Restate the records below exactly. Pictures are not part of the copy.

Start of GIVEN INFORMATION

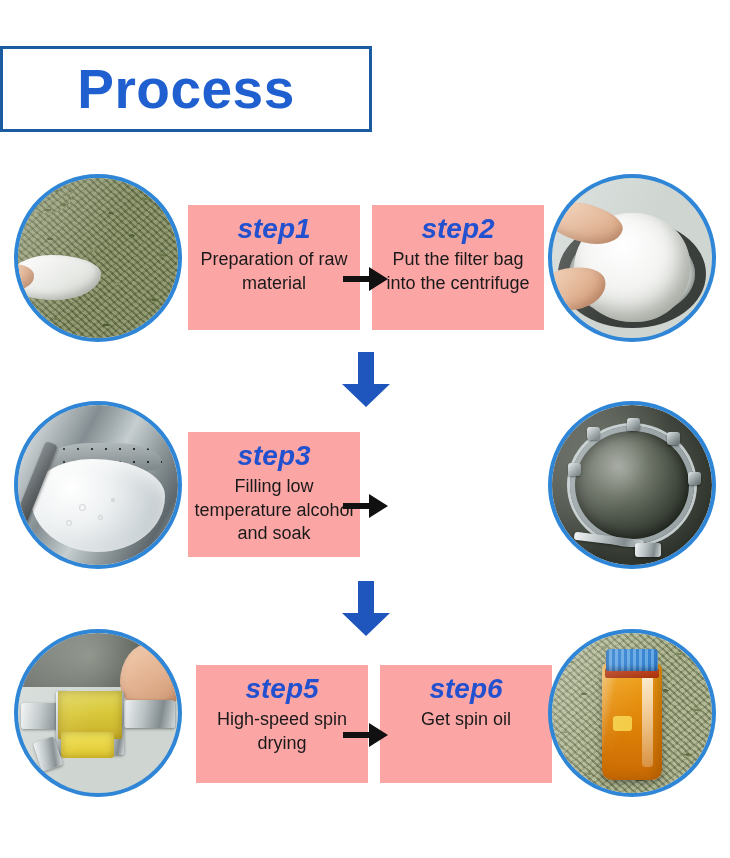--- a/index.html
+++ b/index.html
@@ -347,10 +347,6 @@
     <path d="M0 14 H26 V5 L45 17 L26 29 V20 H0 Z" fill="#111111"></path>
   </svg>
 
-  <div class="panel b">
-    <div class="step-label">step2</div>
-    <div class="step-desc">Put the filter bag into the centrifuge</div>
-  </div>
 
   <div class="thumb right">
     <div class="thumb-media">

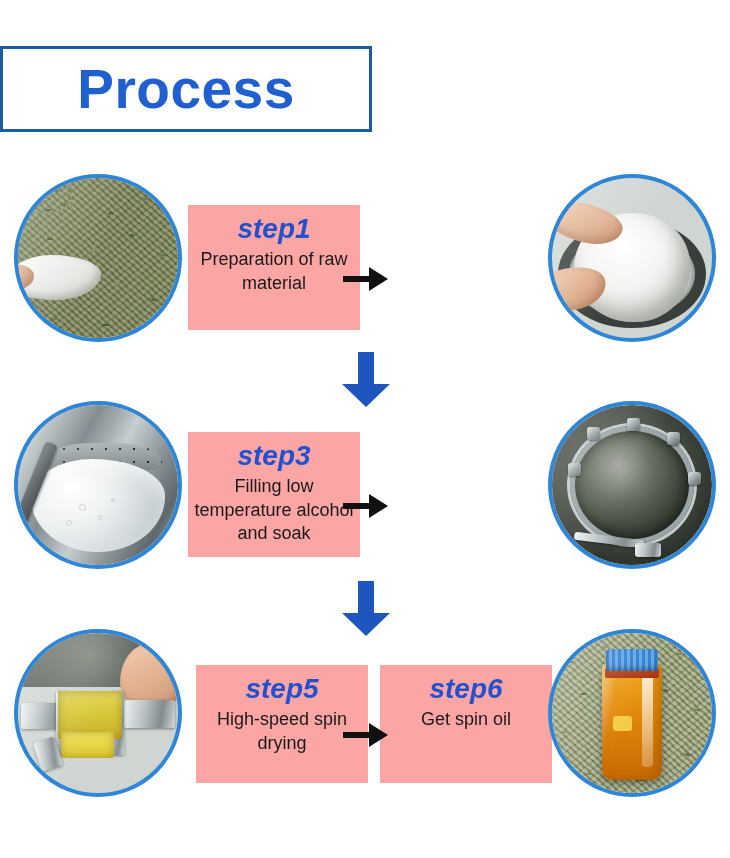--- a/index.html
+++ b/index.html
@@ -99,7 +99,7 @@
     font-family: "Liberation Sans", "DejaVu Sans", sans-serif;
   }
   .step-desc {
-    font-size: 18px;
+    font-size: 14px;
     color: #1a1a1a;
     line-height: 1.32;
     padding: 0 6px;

End of GIVEN INFORMATION

ANSWER FOR THE TASK:
--- a/index.html
+++ b/index.html
@@ -347,10 +347,6 @@
     <path d="M0 14 H26 V5 L45 17 L26 29 V20 H0 Z" fill="#111111"></path>
   </svg>
 
-  <div class="panel b">
-    <div class="step-label">step2</div>
-    <div class="step-desc">Put the filter bag into the centrifuge</div>
-  </div>
 
   <div class="thumb right">
     <div class="thumb-media">

--- a/index.html
+++ b/index.html
@@ -99,7 +99,7 @@
     font-family: "Liberation Sans", "DejaVu Sans", sans-serif;
   }
   .step-desc {
-    font-size: 18px;
+    font-size: 14px;
     color: #1a1a1a;
     line-height: 1.32;
     padding: 0 6px;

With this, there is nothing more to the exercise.